(Stored data)
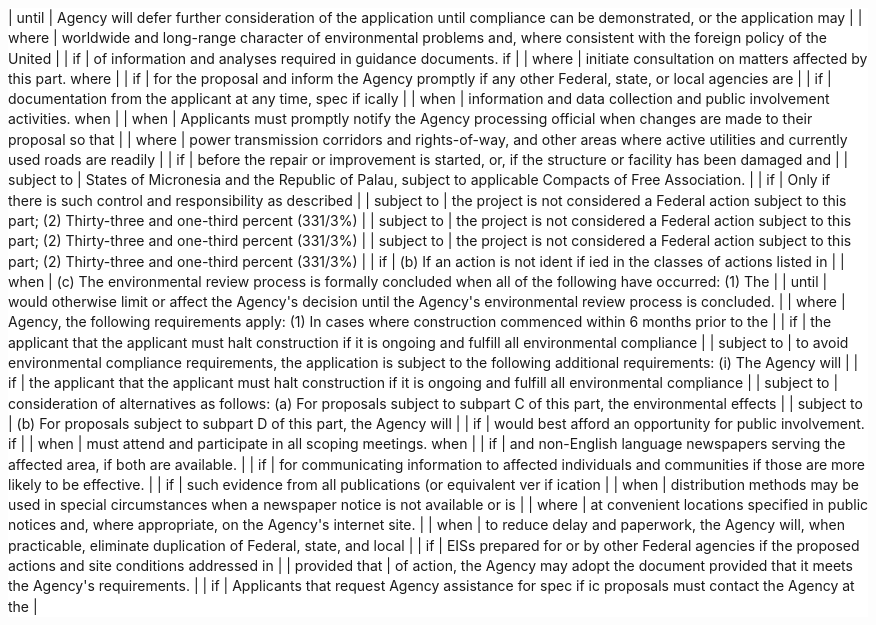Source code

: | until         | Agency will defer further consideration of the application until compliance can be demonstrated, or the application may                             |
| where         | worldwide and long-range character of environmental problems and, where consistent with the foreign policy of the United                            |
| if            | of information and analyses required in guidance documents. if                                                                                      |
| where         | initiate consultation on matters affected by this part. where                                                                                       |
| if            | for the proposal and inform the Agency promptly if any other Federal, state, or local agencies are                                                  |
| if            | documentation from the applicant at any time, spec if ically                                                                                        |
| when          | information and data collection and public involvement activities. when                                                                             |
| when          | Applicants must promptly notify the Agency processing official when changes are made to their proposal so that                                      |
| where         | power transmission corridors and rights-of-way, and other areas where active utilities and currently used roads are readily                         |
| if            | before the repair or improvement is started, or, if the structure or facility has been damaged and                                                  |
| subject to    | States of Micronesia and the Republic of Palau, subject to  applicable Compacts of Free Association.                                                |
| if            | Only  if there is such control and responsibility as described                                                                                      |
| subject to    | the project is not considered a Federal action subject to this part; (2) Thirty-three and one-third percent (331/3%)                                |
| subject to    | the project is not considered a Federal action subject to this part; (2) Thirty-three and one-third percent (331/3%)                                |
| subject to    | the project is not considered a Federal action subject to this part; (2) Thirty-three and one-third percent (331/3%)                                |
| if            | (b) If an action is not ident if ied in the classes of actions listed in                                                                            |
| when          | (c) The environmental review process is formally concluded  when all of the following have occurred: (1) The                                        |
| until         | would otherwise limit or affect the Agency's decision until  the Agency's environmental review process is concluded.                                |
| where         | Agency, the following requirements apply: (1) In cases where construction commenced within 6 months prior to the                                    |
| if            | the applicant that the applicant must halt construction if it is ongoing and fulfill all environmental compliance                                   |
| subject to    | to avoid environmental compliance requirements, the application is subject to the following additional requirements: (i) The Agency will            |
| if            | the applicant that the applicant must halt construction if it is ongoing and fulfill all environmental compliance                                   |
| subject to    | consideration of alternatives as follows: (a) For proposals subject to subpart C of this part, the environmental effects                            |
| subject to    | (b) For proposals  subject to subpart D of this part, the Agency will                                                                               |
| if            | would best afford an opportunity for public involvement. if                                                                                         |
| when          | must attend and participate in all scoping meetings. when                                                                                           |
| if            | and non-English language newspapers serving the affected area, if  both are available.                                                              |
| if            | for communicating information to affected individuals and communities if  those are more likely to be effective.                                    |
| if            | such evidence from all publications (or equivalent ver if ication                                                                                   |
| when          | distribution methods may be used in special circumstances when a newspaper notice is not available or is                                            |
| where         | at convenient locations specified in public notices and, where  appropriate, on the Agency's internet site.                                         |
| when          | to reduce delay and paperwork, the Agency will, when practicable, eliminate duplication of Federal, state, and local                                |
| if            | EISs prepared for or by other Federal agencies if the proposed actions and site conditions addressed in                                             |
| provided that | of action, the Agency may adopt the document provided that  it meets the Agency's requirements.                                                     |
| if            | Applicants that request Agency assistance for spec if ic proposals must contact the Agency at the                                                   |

▶ Problem details
Please replace "processing official" with "approval official" throughout the rows above and write them out again with nothing else changed. Leave the pictures out.

▶ Solution to the exercise
Source code

: | until         | Agency will defer further consideration of the application until compliance can be demonstrated, or the application may                             |
| where         | worldwide and long-range character of environmental problems and, where consistent with the foreign policy of the United                            |
| if            | of information and analyses required in guidance documents. if                                                                                      |
| where         | initiate consultation on matters affected by this part. where                                                                                       |
| if            | for the proposal and inform the Agency promptly if any other Federal, state, or local agencies are                                                  |
| if            | documentation from the applicant at any time, spec if ically                                                                                        |
| when          | information and data collection and public involvement activities. when                                                                             |
| when          | Applicants must promptly notify the Agency approval official when changes are made to their proposal so that                                      |
| where         | power transmission corridors and rights-of-way, and other areas where active utilities and currently used roads are readily                         |
| if            | before the repair or improvement is started, or, if the structure or facility has been damaged and                                                  |
| subject to    | States of Micronesia and the Republic of Palau, subject to  applicable Compacts of Free Association.                                                |
| if            | Only  if there is such control and responsibility as described                                                                                      |
| subject to    | the project is not considered a Federal action subject to this part; (2) Thirty-three and one-third percent (331/3%)                                |
| subject to    | the project is not considered a Federal action subject to this part; (2) Thirty-three and one-third percent (331/3%)                                |
| subject to    | the project is not considered a Federal action subject to this part; (2) Thirty-three and one-third percent (331/3%)                                |
| if            | (b) If an action is not ident if ied in the classes of actions listed in                                                                            |
| when          | (c) The environmental review process is formally concluded  when all of the following have occurred: (1) The                                        |
| until         | would otherwise limit or affect the Agency's decision until  the Agency's environmental review process is concluded.                                |
| where         | Agency, the following requirements apply: (1) In cases where construction commenced within 6 months prior to the                                    |
| if            | the applicant that the applicant must halt construction if it is ongoing and fulfill all environmental compliance                                   |
| subject to    | to avoid environmental compliance requirements, the application is subject to the following additional requirements: (i) The Agency will            |
| if            | the applicant that the applicant must halt construction if it is ongoing and fulfill all environmental compliance                                   |
| subject to    | consideration of alternatives as follows: (a) For proposals subject to subpart C of this part, the environmental effects                            |
| subject to    | (b) For proposals  subject to subpart D of this part, the Agency will                                                                               |
| if            | would best afford an opportunity for public involvement. if                                                                                         |
| when          | must attend and participate in all scoping meetings. when                                                                                           |
| if            | and non-English language newspapers serving the affected area, if  both are available.                                                              |
| if            | for communicating information to affected individuals and communities if  those are more likely to be effective.                                    |
| if            | such evidence from all publications (or equivalent ver if ication                                                                                   |
| when          | distribution methods may be used in special circumstances when a newspaper notice is not available or is                                            |
| where         | at convenient locations specified in public notices and, where  appropriate, on the Agency's internet site.                                         |
| when          | to reduce delay and paperwork, the Agency will, when practicable, eliminate duplication of Federal, state, and local                                |
| if            | EISs prepared for or by other Federal agencies if the proposed actions and site conditions addressed in                                             |
| provided that | of action, the Agency may adopt the document provided that  it meets the Agency's requirements.                                                     |
| if            | Applicants that request Agency assistance for spec if ic proposals must contact the Agency at the                                                   |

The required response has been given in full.